As for films, Peters said newer titles would have their ads play at the beginning to preserve the cinematic experience Netflix is hoping to achieve. Older movies will be broken up by commercials, making the experience closer to what you might see on TNT or AMC. Other streamers, such as Peacock, have taken a similar approach.
“In the grand scheme of things, it’s a very pro-consumer and consumer-friendly approach to be able to offer the wide variety of entertainment that we have at a lower price for them, with the offset of this quite limited and, ideally, quite thoughtfully placed ads experience,” Peters said in a call with journalists describing the plans.

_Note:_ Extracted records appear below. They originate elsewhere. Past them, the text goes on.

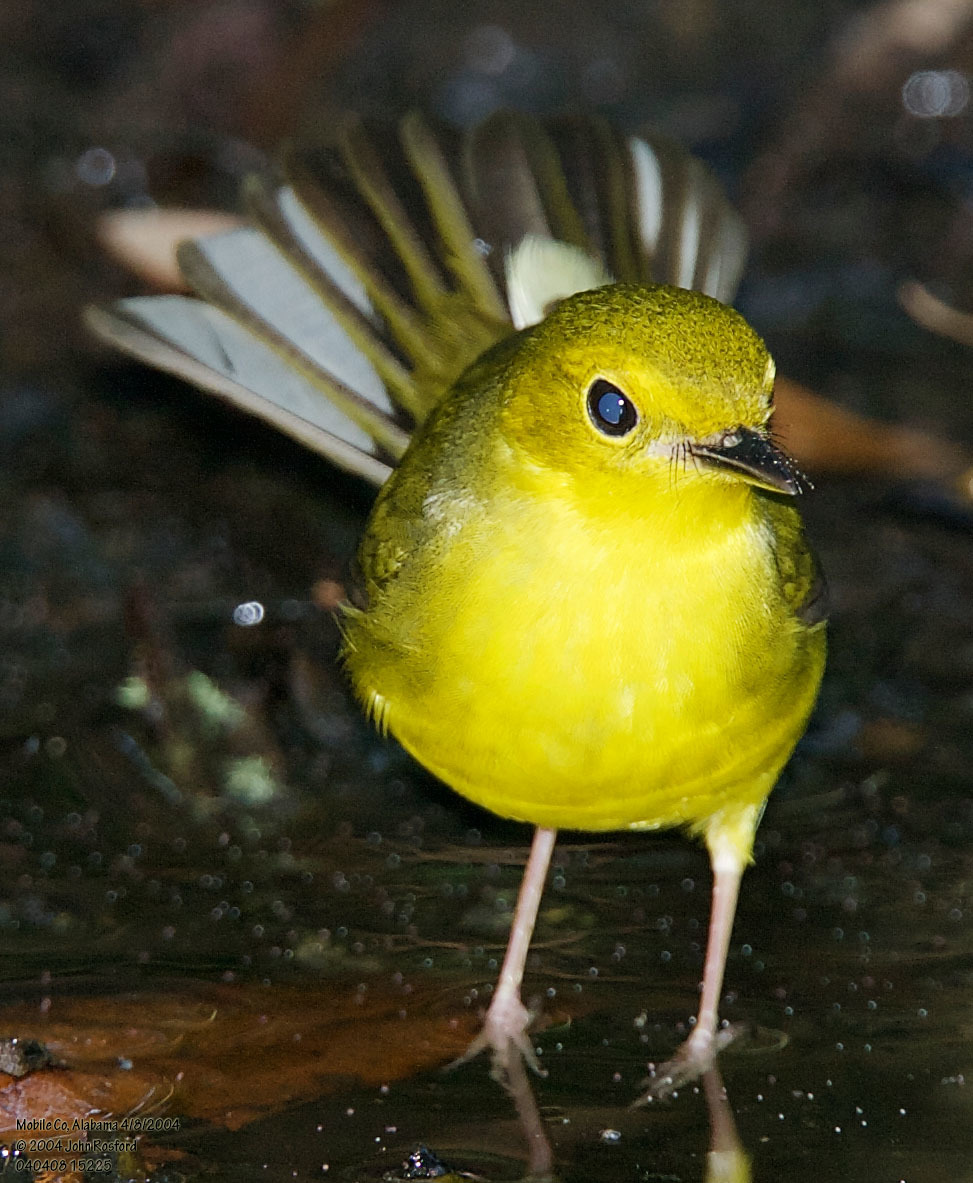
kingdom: Animalia
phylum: Chordata
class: Aves
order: Passeriformes
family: Parulidae
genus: Setophaga
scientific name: Setophaga citrina
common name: Hooded warbler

It’s easier said than done, of course, but if Netflix can make its retroactive ad placements relatively seamless, that, to this consumer, would count as an innovation in the streaming space. People have this idea about the streaming business that building a direct-to-consumer service is simple compared to the task of creating compelling movies and TV shows. Fair enough, perhaps. But I think some underestimate the importance of having an app that’s easy to navigate, looks appealing and works consistently. It’s not like producing “The Sandman,” but nor is it the easiest thing to accomplish.
User experience may seem like a small thing, and a boring one to talk about compared with discussing “Squid Game,” but it’s an important area where Netflix, with its Silicon Valley roots, has long enjoyed an edge over most competitors. The introduction of ads could test that advantage.
Stray thought: An interesting wrinkle is that Netflix has decided it won’t accept political advertising, which makes sense if it wants to maintain a happy user experience. Netflix has certainly been at the center of enough political firestorms. At the same time, Democrats ripped Hulu for refusing issue-based ads about abortion access and climate change, leading the service to change its policy. Will they have the same problem with Netflix’s stance, or was this objection reserved for Hulu and Disney?
Stuff we wrote
— Rules on how guns are used on sets are about to change after ‘Rust.’ From Anousha Sakoui: “An influential industrywide labor-management committee, composed of union and studio representatives, is weighing revisions to so-called safety bulletins that dictate how guns and ammunition should be handled in the entertainment industry.”
— Amazon is making good on its promise to bring younger viewers to the NFL. Nielsen data for the first four “Thursday Night Football” contests on the tech giant’s Prime Video streaming platform show they’re drawing a larger percentage of 18- to 34-year-olds than games shown on traditional TV, reports Stephen Battaglio.
— Warners workshop 180. Warner Bros. Discovery reversed a decision to close its television writers and directors workshops a day after the cuts were announced amid layoffs in TV operations. The company, which has been criticized for its diversity problems, will move the programs into its broader diversity, equity and inclusion arm and expand them across the rest of its content businesses. WBD is now saying this was the plan all along, which you can believe, or not.
Number of the week
A jury last week hit Infowars personality and conspiracy theorist Alex Jones with a verdict of nearly $1 billion for promoting lies about the deadly shooting at Sandy Hook Elementary. The cost of not spreading conspiracy theories: $0.
Best of the web
— Jeffrey Katzenberg is done with the media business. (Insider)
— Do late night talk shows have a future? (New York Times)
— The best streaming services for anime fans. (Vulture)
— Martin Scorsese thinks our box office obsession is ‘repulsive.’ (IndieWire)
— The improbable rise and fall of Siegfried & Roy. (the Atlantic)
— Meet Mallory Rubin, the nerd queen of TV recap culture. (NYT)
Los Angeles on-location film shoots jumped last week, exceeding the comparable seven days of 2021 by 8%, according to FilmLA data.
One positive outcome of Los Angeles’ ongoing racism and corruption scandal at City Hall: This local Chicano band’s love song to Oaxaca lit up TikTok.